Dennoch muß der US-amerikanische Steuerzahler pro Jahr 75 Millionen Dollar aufbringen, damit die US-amerikanischen Gehiemdienste den Iran von innen her destabilisieren helfen. Das stellen jedenfalls Valis Nasr und Ray Takeyh in der Januar/Februar-Ausgabe der Foreign Affairs von 2008 fest. Sie werfen der Bush-Administration eine unzutreffende Diagnose der iranischen Situation vor. Denn der Iran sei keineswegs ein isolierter geächteter Schurkenstaat, wie es Bush und seine Freunde immer wieder hinstellten. Keineswegs würde der Iran seine schiitische Ideologie ins Ausland exportieren. Behutsam gewinnt der Iran stattdessen durch Wirtschaftsbeziehungen an Boden. So sei es für sunnitisch beherrschte Staaten wie Katar oder die Vereinigten Arabischen Emirate kein Problem, mit dem Iran intensive Handelsbeziehungen zu pflegen. Warum machen sich die USA das Leben künstlich schwer? Der Iran ist überaus kooperativ: ZITAT „Iran ist ein außergewöhnlich opportunistischer Staat, der seine Vorherrschaft in der unmittelbaren Nachbarschaft zu sichern sucht ... Nicht anders wie Rußland und China, ist Iran eine wachsende Macht, die sich bemüht ein Schlüsselstaat in der Region zu werden.“ ZITATENDE. Die USA sollten nicht länger auf überholten Vorstellungen beharren: ZITAT „Anstatt sich auf eine Widerherstellung eines früheren Machtgleichgewichts zu versteifen, wären die USA gut beraten, auf regionale Integration zu setzen und ein neues Netzwerk zu fördern, in dem alle wichtigen Mächte ihren Anteil am Status Quo mit tragen.“
So weit die Foreign Affairs-Autoren Nasr und Takeyh. Ob der Status Quo tatsächlich ein wünschenswerter Zustand ist, kann man mit Fug und Recht bezweifeln. Auf jeden Fall wäre eine kriegerische Attacke gegen einen weiteren, im Moment noch halbwegs funktionstüchtigen Staat eine weitere Mega-Katastrophe nicht nur in der Region, sondern für die Stabilität der gesamten Welt. Die Hauptleidtragenden wären wieder einmal unschuldige Zivilisten, während die Internationale der Waffendealer erneut Hochkonjunktur zu verzeichnen hätte.

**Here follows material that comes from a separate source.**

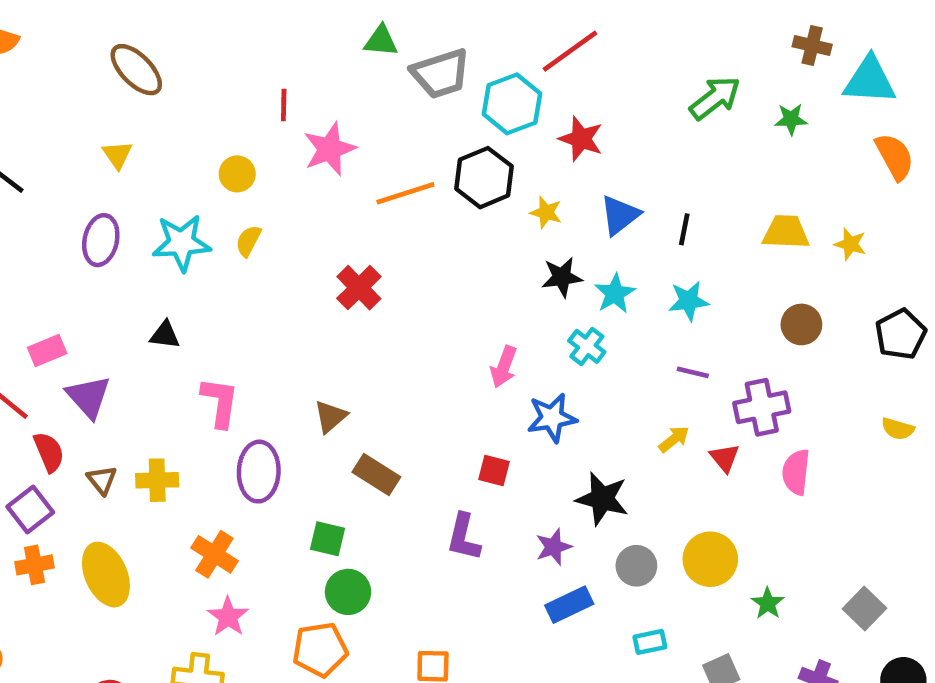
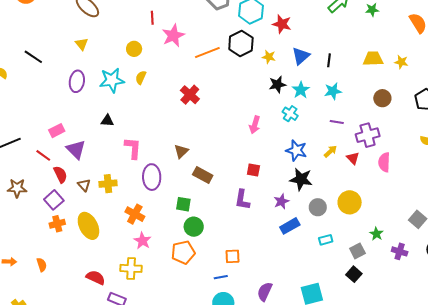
blue star: (552, 418) -> (296, 150), moved, turned 30
green star: (768, 603) -> (376, 234), moved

Und der amtierende US-Präsident Obama wäre gut beraten, seine Doppelzüngigkeit zu beenden und klar und unmißverständlich in offizielle Verhandlungen mit der Republik Iran zu treten. Obamas augenblickliches Lavieren zwischen Charmeoffensive und unverhohlener Bombendrohung stellt auf die Dauer eine große Gefahr für den Weltfrieden dar.